Privacy as an afterthought

Yet another group has seized on radio frequency identification as the solution to one of its problems while carefully avoiding even thinking about the privacy aspects. This time it's the U.S. Food and Drug Administration, which should know better.

Yet another group has seized on radio frequency identification as the solution to one of its problems while carefully avoiding even thinking about the privacy aspects. This time it's the U.S. Food and Drug Administration, which should know better.

The FDA has been concerned with the potential problem of counterfeit drugs for quite a while. It does not think there is currently too much of a problem in the U.S. (other than when people buy their performance-enhancing and other pills from Internet-based drug distributors), but is worried about what the future might bring. You might have noticed that the FDA has used the potential of counterfeit drugs as one of its main arguments against letting people (and cities and states) import drugs from Canada. This is a big issue for the organization.

The FDA created an internal (not public) Counterfeit Drugs Task Force last July to look into some aspects of the issue. After holding some public meetings and visiting various relevant sites, the task force published an interim report in October. A final report was published in mid-February that takes into account comments the task force received during the process (see the FDA counterfeit drugs site).

The final report explores and mostly dismisses a number of alternative ways to reduce the possibility that counterfeit drugs will reach consumers but then goes all weak-kneed about the potential for RFID tags to mostly solve the problem. The group does acknowledge "there is no single 'magic bullet' technology" that will do the trick, but seems to forget that when it talks about how RFID can be used to track "all drugs" from producer to consumer.
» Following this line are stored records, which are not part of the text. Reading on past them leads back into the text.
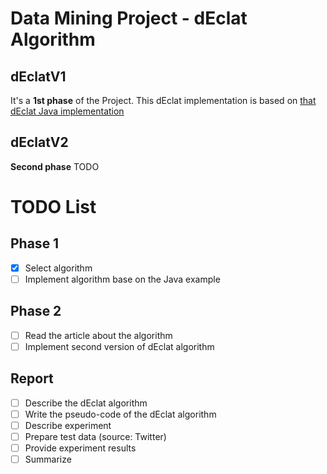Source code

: # Data Mining Project - dEclat Algorithm

## dEclatV1

It's a **1st phase** of the Project. This dEclat implementation is based on [that dEclat Java implementation](http://www.philippe-fournier-viger.com/spmf/Eclat_dEclat.php)

## dEclatV2

**Second phase** TODO

# TODO List

## Phase 1

- [x] Select algorithm
- [ ] Implement algorithm base on the Java example

## Phase 2

- [ ] Read the article about the algorithm
- [ ] Implement second version of dEclat algorithm

## Report

- [ ] Describe the dEclat algorithm
- [ ] Write the pseudo-code of the dEclat algorithm
- [ ] Describe experiment
- [ ] Prepare test data (source: Twitter)
- [ ] Provide experiment results
- [ ] Summarize
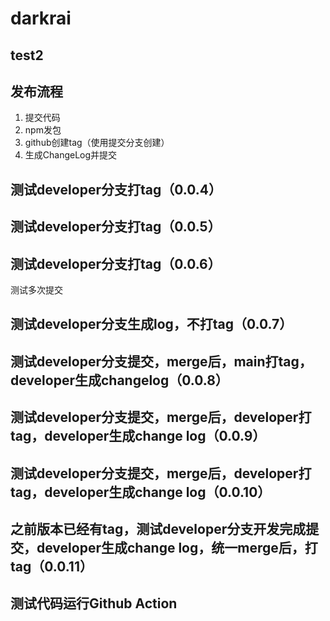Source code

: # darkrai

## test2

## 发布流程

1. 提交代码
2. npm发包
3. github创建tag（使用提交分支创建）
4. 生成ChangeLog并提交

## 测试developer分支打tag（0.0.4）

## 测试developer分支打tag（0.0.5）

## 测试developer分支打tag（0.0.6）
  测试多次提交

## 测试developer分支生成log，不打tag（0.0.7）

## 测试developer分支提交，merge后，main打tag，developer生成changelog（0.0.8）

## 测试developer分支提交，merge后，developer打tag，developer生成change log（0.0.9）

## 测试developer分支提交，merge后，developer打tag，developer生成change log（0.0.10）

## 之前版本已经有tag，测试developer分支开发完成提交，developer生成change log，统一merge后，打tag（0.0.11）

## 测试代码运行Github Action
The FDA proposes to subject the drug industry to "mass serialization" (I'll forgo referring to the images that come to mind when I read that term). The organization wants to assign a unique number to every "pallet, case and package" of drugs, and use that number "to record information about all transactions involving the product." The FDA says this "would allow each drug purchaser to immediately determine a drug's authenticity, where it was intended for sale and whether it was previously dispensed." In other words, the agency wants to create a vast database of the life history of each bottle of pills.
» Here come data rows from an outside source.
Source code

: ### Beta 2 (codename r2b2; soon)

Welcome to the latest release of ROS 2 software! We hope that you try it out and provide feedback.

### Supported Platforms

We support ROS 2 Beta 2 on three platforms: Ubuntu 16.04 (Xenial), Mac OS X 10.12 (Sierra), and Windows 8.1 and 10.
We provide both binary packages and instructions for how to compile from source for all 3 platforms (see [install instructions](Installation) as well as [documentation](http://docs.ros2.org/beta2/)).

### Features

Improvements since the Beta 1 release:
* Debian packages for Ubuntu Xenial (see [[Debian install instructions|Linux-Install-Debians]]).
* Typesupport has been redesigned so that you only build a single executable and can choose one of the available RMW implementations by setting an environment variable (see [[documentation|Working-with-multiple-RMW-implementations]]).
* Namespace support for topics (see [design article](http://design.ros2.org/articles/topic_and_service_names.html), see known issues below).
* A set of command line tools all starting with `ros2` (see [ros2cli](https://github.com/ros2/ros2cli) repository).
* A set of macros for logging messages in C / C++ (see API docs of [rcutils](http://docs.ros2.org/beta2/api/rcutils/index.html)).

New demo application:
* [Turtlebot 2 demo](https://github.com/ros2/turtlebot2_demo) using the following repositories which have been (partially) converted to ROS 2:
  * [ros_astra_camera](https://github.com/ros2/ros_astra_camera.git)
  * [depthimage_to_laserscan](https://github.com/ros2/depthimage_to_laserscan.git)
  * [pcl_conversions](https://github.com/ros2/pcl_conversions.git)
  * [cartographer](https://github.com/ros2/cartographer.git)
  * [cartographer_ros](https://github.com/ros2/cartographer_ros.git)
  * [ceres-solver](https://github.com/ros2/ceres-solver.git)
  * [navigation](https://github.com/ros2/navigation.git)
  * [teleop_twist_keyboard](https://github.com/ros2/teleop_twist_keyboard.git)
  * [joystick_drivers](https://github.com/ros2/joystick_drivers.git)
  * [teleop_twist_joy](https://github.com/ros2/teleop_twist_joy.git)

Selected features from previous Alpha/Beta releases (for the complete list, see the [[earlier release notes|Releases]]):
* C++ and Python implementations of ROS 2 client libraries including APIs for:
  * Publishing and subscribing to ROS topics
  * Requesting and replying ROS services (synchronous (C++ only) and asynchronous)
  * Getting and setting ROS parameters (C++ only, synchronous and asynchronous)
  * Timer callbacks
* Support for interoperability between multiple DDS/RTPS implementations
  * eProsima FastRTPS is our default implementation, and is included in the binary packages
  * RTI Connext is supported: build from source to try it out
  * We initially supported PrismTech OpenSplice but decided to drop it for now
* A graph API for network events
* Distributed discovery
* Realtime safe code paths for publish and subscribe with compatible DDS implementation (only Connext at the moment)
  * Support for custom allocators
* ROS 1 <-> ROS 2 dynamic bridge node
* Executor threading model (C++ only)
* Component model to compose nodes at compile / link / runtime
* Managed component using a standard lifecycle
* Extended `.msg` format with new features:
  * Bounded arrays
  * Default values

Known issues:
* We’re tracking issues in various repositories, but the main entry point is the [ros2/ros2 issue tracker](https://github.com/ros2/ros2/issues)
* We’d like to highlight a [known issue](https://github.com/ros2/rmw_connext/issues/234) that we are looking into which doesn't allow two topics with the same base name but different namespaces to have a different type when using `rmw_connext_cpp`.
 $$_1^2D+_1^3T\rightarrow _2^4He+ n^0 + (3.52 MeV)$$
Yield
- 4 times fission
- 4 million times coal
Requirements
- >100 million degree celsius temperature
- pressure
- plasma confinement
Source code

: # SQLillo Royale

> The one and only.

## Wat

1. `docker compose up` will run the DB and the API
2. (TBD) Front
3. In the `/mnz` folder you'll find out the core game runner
Sadly, but not unexpectedly, the word "privacy" appears only once in the 16,000-word report. That one reference reads "lastly, stakeholders will need to ensure that they comply with the patient privacy provisions of the Health Insurance Portability and Accountability Act." That admonition does not exactly show any real thought was given to the privacy ramifications of such a database.

I expect few people would be happy to know that a full history of all the drugs they and their family have ever used will be sitting waiting for the hacker, dishonest employee or insurance company to peruse and publicize. I'm not all that sure that the pharmaceutical industry, which has voiced strong support, really wants investigators to be able to find out how to shut down the vast black market in drugs or to be able to clamp down on unapproved uses for their products. This would cut down significantly on their profits.

Just a terse listing of the privacy issues with this proposal would be longer than the FDA report. I hope somehow the FDA gets the message. The press has not; Google News finds no stories about this report that mention privacy.

Disclaimer: Harvard folk tend to be better at sending than getting messages, but the above message is mine, not the university's.